Trip takes students from empires to totalitarian regimes and back

Trip takes students from empires to totalitarian regimes and back

Newman students study abroad visiting many places in Europe by rail

L-r: Students Meghan Jost, Adelita Aldava, Randyn Wertz, Megan Lowe, and Jacob Somes at the Schonbrun Palace in Vienna.

This summer five Newman students learned about the elegance and breadth of what was the Austro-Hungarian Empire, as well as the oppression and horror of former Nazi and communist regimes, as participants in “Europe by Rail,” a three-week tour of western and eastern Europe led by Associate Professor of History Kelly McFall, Ph.D.

The trip began in Vienna, Austria, and progressed through Hungary, the Czech Republic, eastern Germany, and the Netherlands before concluding in London. In addition to helping students understand the history and culture of Europe in the 20th and 21st centuries, McFall said the trip was designed to show students the ways different cultures interact.

Melk, a city in europe visited by Newman students on their Europe by rail study abroad trip
A European cathedral
A detailed tile roof in europe

“The route I chose was very intentional,” he said. “I wanted to hit cities on both sides of what had been the Iron Curtain to show students the contrasts, as well as the similarities.”

McFall noted how the long-term influence of the Habsburgs could be seen in the art and architecture of Austria, the Czech Republic and Hungary. The students noticed it too, although they were equally struck by the evidence of communism and the fight for freedom of people in eastern Europe, as documented in Prague’s Museum of Communism.

“I think it has helped my understanding of the countries that we have visited and why they are the way they are,” wrote Meghan Jost, who along with McFall and fellow student Megan Lowe kept a blog during the trip. “I also found it interesting to look at footage of the riots that happened in the late eighties right before the fall of Communism. It made it all more real to me to be able to see pictures of events that happened around the time I was born and made me realize that for countries like the Czech Republic and Hungary democracy is a fairly new concept.”

McFall said students were also moved by the Buchenwald concentration camp in Weimar, Germany, and the Jewish Museum in Prague. At a lunch stop following the museum visit, the students were full of questions.

“I had planned several things to do after lunch, but the students kept asking me about Jewish history,” he said. “That happens a lot – the students drive the learning. I just have a conversation with them.”

McFall, who lived in Vienna and has traveled extensively in Europe, noted that while many things about the continent will always be the same, some aspects have changed since his last visit in 2000.

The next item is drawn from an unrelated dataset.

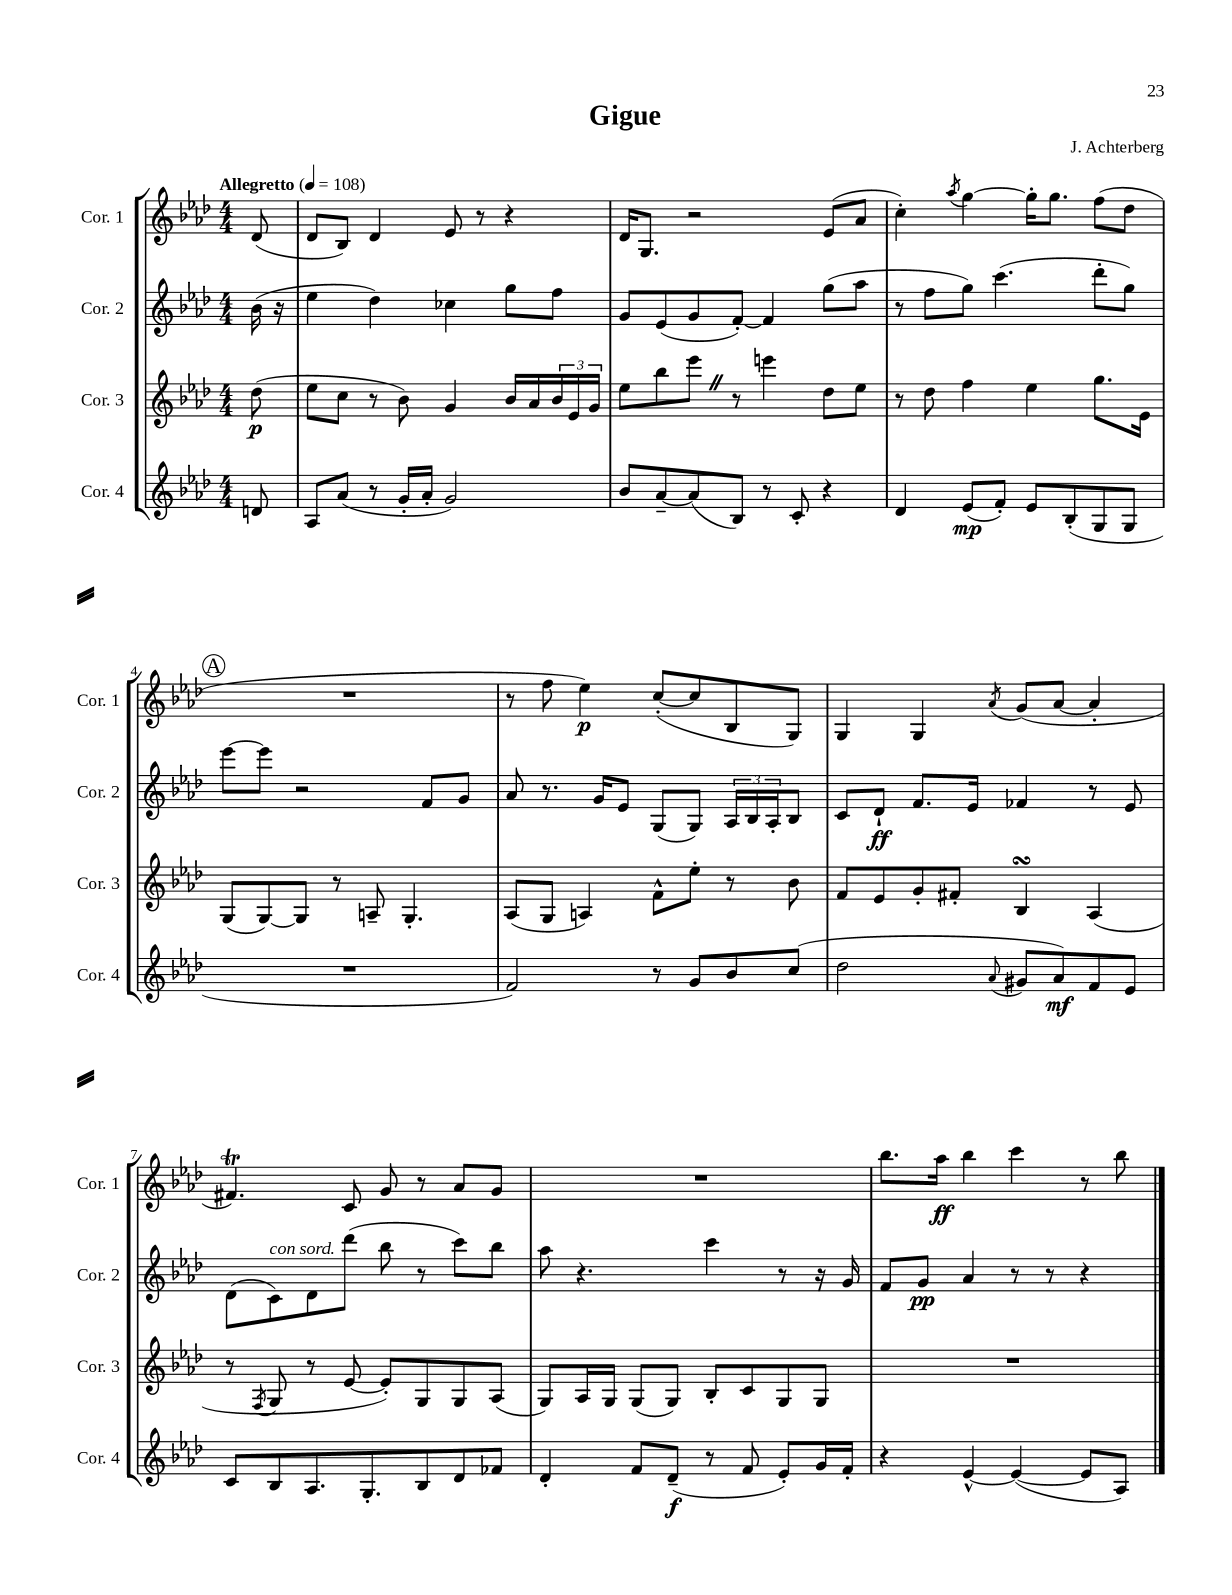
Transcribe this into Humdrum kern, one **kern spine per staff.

“The differences between eastern and western Europe are going away,” he said. “In a subway station in Budapest, there is a large map of the city that shows the location of 25 McDonald’s. You would not have seen that 10 years ago. London and Amsterdam didn’t change, but the east did.”

The students did as well. McFall said one of his goals was to show students that they can learn how to manage a different culture on their own.

“It’s a real personal growth experience learning that you can navigate an unfamiliar city by yourself,” he said. “To me those kinds of things are what Newman is about – helping people understand their world so they can transform it. Traveling overseas makes the students different people.”

The students agree.

“One of the things I learned from this trip was simply how big this world really is,” Lowe said. “Billions of people inhabit this earth and have lives so different from our American ones. I don’t believe you have truly lived until you have been to a different continent.”